== TASK TO CARRY OUT ==
Which lines of the entries below contain the string "transparent"? Copy each one.

───── RECORDS SUPPLIED ─────

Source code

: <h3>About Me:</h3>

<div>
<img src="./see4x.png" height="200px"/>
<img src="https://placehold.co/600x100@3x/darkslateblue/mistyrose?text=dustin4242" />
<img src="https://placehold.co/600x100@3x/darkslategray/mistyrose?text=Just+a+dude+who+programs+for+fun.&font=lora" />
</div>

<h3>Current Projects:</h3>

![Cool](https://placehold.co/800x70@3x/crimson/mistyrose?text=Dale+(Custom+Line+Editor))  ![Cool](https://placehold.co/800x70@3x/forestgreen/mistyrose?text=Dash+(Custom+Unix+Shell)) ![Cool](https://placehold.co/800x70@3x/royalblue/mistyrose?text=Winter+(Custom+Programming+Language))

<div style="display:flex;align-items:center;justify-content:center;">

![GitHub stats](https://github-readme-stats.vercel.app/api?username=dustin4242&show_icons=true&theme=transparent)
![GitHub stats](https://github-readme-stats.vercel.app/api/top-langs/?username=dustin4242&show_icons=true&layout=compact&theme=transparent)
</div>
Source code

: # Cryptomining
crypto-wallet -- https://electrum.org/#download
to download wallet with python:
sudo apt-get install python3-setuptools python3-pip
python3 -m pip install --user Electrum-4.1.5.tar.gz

─────

== RESULT ==
![GitHub stats](https://github-readme-stats.vercel.app/api?username=dustin4242&show_icons=true&theme=transparent)
![GitHub stats](https://github-readme-stats.vercel.app/api/top-langs/?username=dustin4242&show_icons=true&layout=compact&theme=transparent)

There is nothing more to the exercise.